Building a Detection & Response Team in a Cloud First Environment

Your company is growing and along with it your security team. You are looking to invest in a dedicated detection and response function (or take it from an early team to a maturing team). In this blog I will highlight a selected few challenges to keep an eye on and suggestions to address them as you build (or grow) a detection and response team and function.

Challenge 1: Going from an Early Stage to a Maturing Team

An early team is just starting to build out processes, may have some tooling in place, and is piggybacking on existing tooling investments. If you don’t have one already, it’s important to have an incident response plan to guide you when an incident does eventually happen. An easy-to-follow Incident Response (IR) plan is laid out here by Ryan McGeehan.

As your team matures, it will bring in dedicated Detection & Response (D&R) engineers so let’s talk about hiring. Before you determine what profile to hire for, I think it’s important to think about Detection and Response as an engineering function. I cover the importance of this more under Challenge 3: Setting up the Team to Scale in a Cloud-First Environment.

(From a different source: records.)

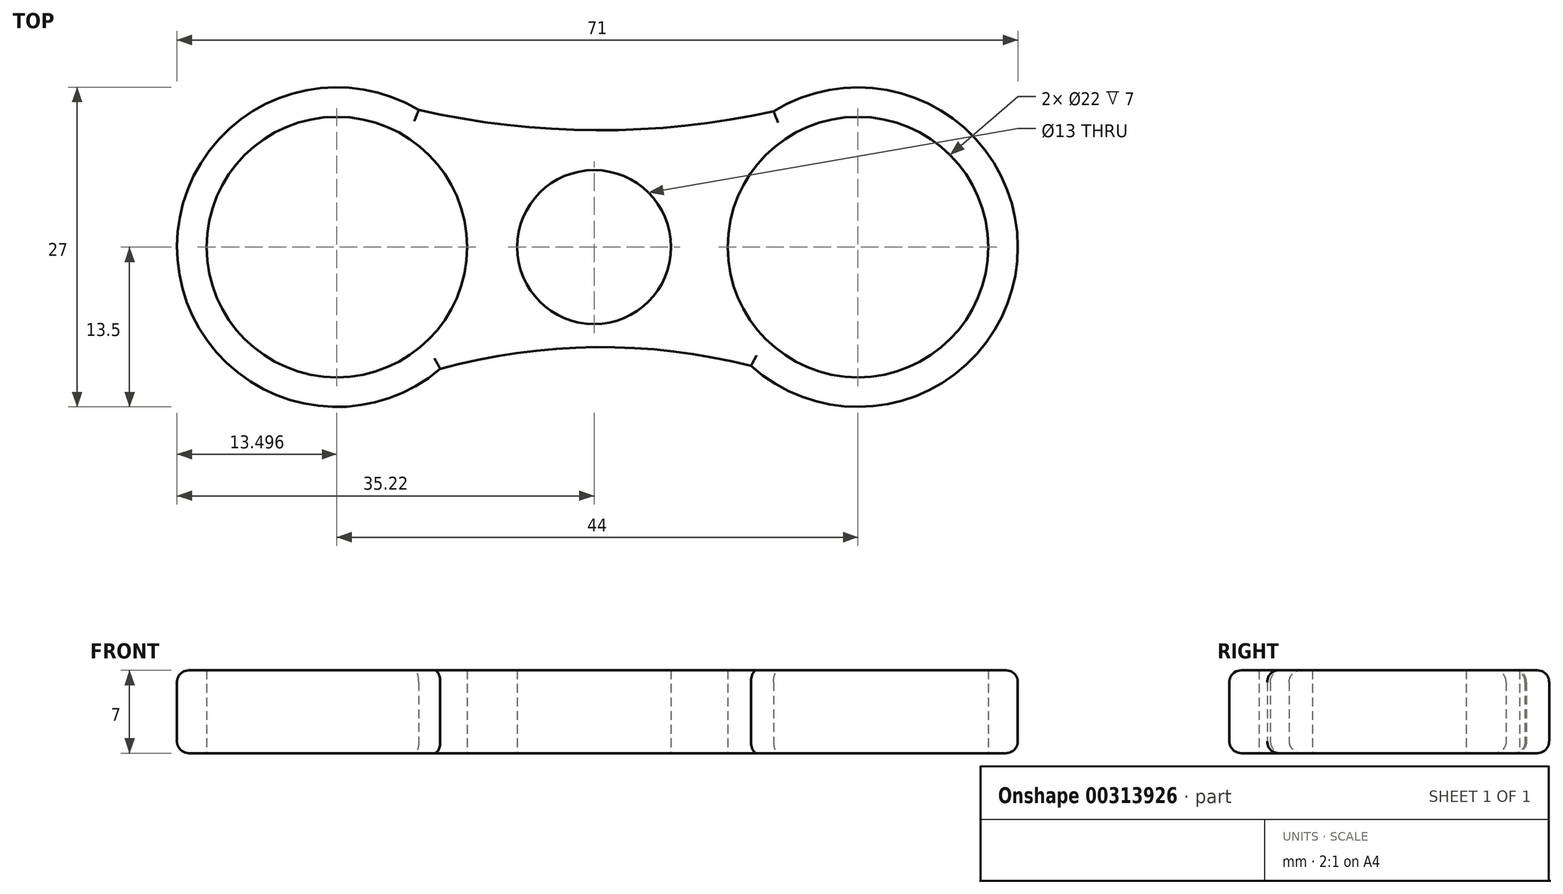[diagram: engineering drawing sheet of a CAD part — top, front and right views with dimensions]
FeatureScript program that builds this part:
annotation { "Feature Type Name" : "Feature", "Feature Type Description" : "" }
export const myFeature = defineFeature(function(context is Context, id is Id, definition is map)
    precondition{}
    {
        {
            var Q0;
            Q0=qCreatedBy(makeId("Top.planeOp"),FACE);
            var sketch = newSketch(context, id + "F0", { "sketchPlane" : qUnion([Q0])});
            skCircle(sketch, "E0", {"center": v(-21.72, 0) * mm, "radius": 11 * mm});
            skCircle(sketch, "E1", {"center": v(22.28, 0) * mm, "radius": 11 * mm});
            skCircle(sketch, "E2", {"center": v(-21.72, 0) * mm, "radius": 13.5 * mm});
            skCircle(sketch, "E3", {"center": v(22.28, 0) * mm, "radius": 13.5 * mm});
            skPoint(sketch, "E4.middle", {"position": v(0, 0) * mm});
            skCircle(sketch, "E5", {"center": v(0, 0) * mm, "radius": 6.5 * mm});
            skArc(sketch, "E6", {"start": v(-21.54, 13.5) * mm, "mid": v(0.45, 9.87) * mm, "end": v(22.44, 13.5) * mm});
            skArc(sketch, "E7", {"start": v(22.77, -13.5) * mm, "mid": v(0.61, -8.45) * mm, "end": v(-21.54, -13.5) * mm});
            skSolve(sketch);
        }
        {
            var Q0;
            {var subQ0=sQuery(id+"F0.wireOp",EDGE,"E6");var subQ1=sQuery(id+"F0.wireOp",EDGE,"E2");var subQ2=makeQuery(id+"F0.imprint","INTERSECT",VERTEX,{"disambiguationData":[OD(0.0)],"derivedFrom":[subQ1,subQ0]});Q0=makeQuery(id+"F0.imprint","IMPRINT",FACE,{"disambiguationData":[TD([[makeQuery(id+"F0.imprint","IMPRINT",EDGE,{"disambiguationData":[TD([[subQ2,1.0]])],"derivedFrom":subQ1}),1.0]])]});}
            var Q1;
            {var subQ0=sQuery(id+"F0.wireOp",EDGE,"E7");var subQ1=sQuery(id+"F0.wireOp",EDGE,"E2");var subQ2=makeQuery(id+"F0.imprint","INTERSECT",VERTEX,{"disambiguationData":[OD(0.0)],"derivedFrom":[subQ1,subQ0]});Q1=makeQuery(id+"F0.imprint","IMPRINT",FACE,{"disambiguationData":[TD([[makeQuery(id+"F0.imprint","IMPRINT",EDGE,{"disambiguationData":[TD([[subQ2,-1.0]])],"derivedFrom":subQ1}),1.0]])]});}
            var Q2;
            {var subQ0=sQuery(id+"F0.wireOp",EDGE,"E6");var subQ1=sQuery(id+"F0.wireOp",EDGE,"E3");var subQ2=makeQuery(id+"F0.imprint","INTERSECT",VERTEX,{"disambiguationData":[OD(0.0)],"derivedFrom":[subQ1,subQ0]});Q2=makeQuery(id+"F0.imprint","IMPRINT",FACE,{"disambiguationData":[TD([[makeQuery(id+"F0.imprint","IMPRINT",EDGE,{"disambiguationData":[TD([[subQ2,-1.0]])],"derivedFrom":subQ1}),1.0]])]});}
            var Q3;
            {var subQ0=sQuery(id+"F0.wireOp",EDGE,"E7");var subQ1=sQuery(id+"F0.wireOp",EDGE,"E3");var subQ2=makeQuery(id+"F0.imprint","INTERSECT",VERTEX,{"disambiguationData":[OD(0.0)],"derivedFrom":[subQ1,subQ0]});Q3=makeQuery(id+"F0.imprint","IMPRINT",FACE,{"disambiguationData":[TD([[makeQuery(id+"F0.imprint","IMPRINT",EDGE,{"disambiguationData":[TD([[subQ2,1.0]])],"derivedFrom":subQ1}),1.0]])]});}
            var Q4;
            Q4=makeQuery(id+"F0.imprint","IMPRINT",FACE,{"disambiguationData":[TD([[makeQuery(id+"F0.imprint","IMPRINT",EDGE,{"derivedFrom":sQuery(id+"F0.wireOp",EDGE,"E0")}),-1.0]])]});
            var Q5;
            Q5=makeQuery(id+"F0.imprint","IMPRINT",FACE,{"disambiguationData":[TD([[makeQuery(id+"F0.imprint","IMPRINT",EDGE,{"derivedFrom":sQuery(id+"F0.wireOp",EDGE,"E1")}),-1.0]])]});
            var Q6;
            Q6=makeQuery(id+"F0.imprint","IMPRINT",FACE,{"disambiguationData":[TD([[makeQuery(id+"F0.imprint","IMPRINT",EDGE,{"derivedFrom":sQuery(id+"F0.wireOp",EDGE,"E5")}),-1.0]])]});
            extrude(context, id + "F1", {"entities" : qUnion([Q0, Q1, Q2, Q3, Q4, Q5, Q6]), "endBound" : BoundingType.SYMMETRIC, "depth" : 7 * mm});
        }
        {
            var Q0;
            Q0=makeQuery(id+"F1.opExtrude","CAP_EDGE",EDGE,{"disambiguationData":[OSD([sQuery(id+"F0.wireOp",EDGE,"E3")])],"isStart":true});
            var Q1;
            Q1=makeQuery(id+"F1.opExtrude","CAP_EDGE",EDGE,{"disambiguationData":[OSD([sQuery(id+"F0.wireOp",EDGE,"E6")])],"isStart":true});
            var Q2;
            Q2=makeQuery(id+"F1.opExtrude","CAP_EDGE",EDGE,{"disambiguationData":[OSD([sQuery(id+"F0.wireOp",EDGE,"E2")])],"isStart":true});
            var Q3;
            Q3=makeQuery(id+"F1.opExtrude","CAP_EDGE",EDGE,{"disambiguationData":[OSD([sQuery(id+"F0.wireOp",EDGE,"E7")])],"isStart":true});
            var Q4;
            Q4=makeQuery(id+"F1.opExtrude","CAP_EDGE",EDGE,{"disambiguationData":[OSD([sQuery(id+"F0.wireOp",EDGE,"E3")])],"isStart":false});
            var Q5;
            Q5=makeQuery(id+"F1.opExtrude","CAP_EDGE",EDGE,{"disambiguationData":[OSD([sQuery(id+"F0.wireOp",EDGE,"E7")])],"isStart":false});
            var Q6;
            Q6=makeQuery(id+"F1.opExtrude","CAP_EDGE",EDGE,{"disambiguationData":[OSD([sQuery(id+"F0.wireOp",EDGE,"E6")])],"isStart":false});
            var Q7;
            Q7=makeQuery(id+"F1.opExtrude","CAP_EDGE",EDGE,{"disambiguationData":[OSD([sQuery(id+"F0.wireOp",EDGE,"E2")])],"isStart":false});
            fillet(context, id + "F2", {"entities" : qUnion([Q0, Q1, Q2, Q3, Q4, Q5, Q6, Q7]), "radius" : 1 * mm, "tangentPropagation" : true, "allowEdgeOverflow" : false});
        }
    });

For the initial team members, focusing on hiring engineers with cross-functional experience in different security domains or adjacent to security domains (such as SRE)  has worked well in my experience. Remember, that it’s likely they will be sharing other responsibilities in a small security team. I’ll cover this more in the next section. 

Once the initial team is built out, the profile and the requirements can be adjusted to fill any specific gaps within the team or to bring on more junior engineers that can grow within the team / company. Geoff Belknap has a great post on how LinkedIn approached hiring to grow their security team.

Challenge 2: Managing a Broad Scope & Handling Shared Responsibilities

Depending on the organization, a D&R engineer’s role may be broader than just writing detections and responding to alerts. Individuals on an early team are likely handling multiple things, but as the team and the company matures, you will find that things that could be someone’s 15% job become someone’s 100% job, and maybe eventually an entire team’s job.

The D&R team itself will incorporate multiple functions as illustrated below:

Diagram showing feedback loops of Alerts and Tuning between Detection and Response; Requirements and Data between Response and Platform; and Logging Standards and Data between Detection and Platform

It’s worth noting that with both Detection and Response as a single function, an engineer responding to alerts from the detection content they have created acts as a continuous motivator for creating and maintaining high fidelity detections. If the functions do end up separating, it’ll be important to keep a tight alert → triage → tune feedback loop.

Challenge 3: Setting up the Team to Scale in a Cloud-First Environment

Companies are leveraging cloud services to build and scale their businesses faster than ever. As companies grow and the number of cloud services / SaaS providers grow, security teams will quickly find themselves outnumbered, and will be overwhelmed with data. 

Approach Detection & Response as an engineering function, one which prioritizes automation. Focus on building a detection and response platform that doesn’t overload the team with either low-fidelity alerts or manual overhead, and leverage standards such as unit testing and continuous visibility. This will help set the team up to scale as the organization, infrastructure, services, and data volumes grow.

One of our team’s strategic operating principles is “strive to shift-left and automate as much as possible”. This means two things in practice:

  • The first is to ship off alerts directly to the relevant teams and employees (as much as possible). This is true especially if an employee can confirm an action they took which resulted in an alert, or if they can provide faster context than a member of the security team. Panther’s SlackBot is a good example of implementing this and expediting the response workflow bringing the security context into the tools where users already work.
  • The second is to automate. It’s one of the lessons that our CEO Jack has covered in this blog post after speaking with multiple CISOs and security practitioners. A few key things to consider for automation are:
    • For the bullet point above, automate alert routing.
    • Pre-process alerts to enrich them with context and include the standard level of detail that a D&R engineer will expect.
    • Automate mitigation when possible. For example, a malware alert triggers an action to isolate the impacted machine.
    • Testing detections. Another lesson that Jack has covered in the blog post mentioned above is that Detection is becoming an engineering function. Taking the approach of a modern engineering team, automate testing of detection logic as well as testing the effectiveness of the detections.

This blog post further covers a few use cases for how we have (or can) leverage Panther and Tines to automate and scale Detection & Response. 


There’s a lot that goes into building a team and a function such that it scales in a cloud-first environment. While this blog doesn’t cover all of the challenges you may face, a key takeaway that I’d double click on is to think about detection and response as an engineering problem. This will guide your team buildup, allow focus on solutions to not get buried with alerts and manual tasks, and importantly will help take care of the team.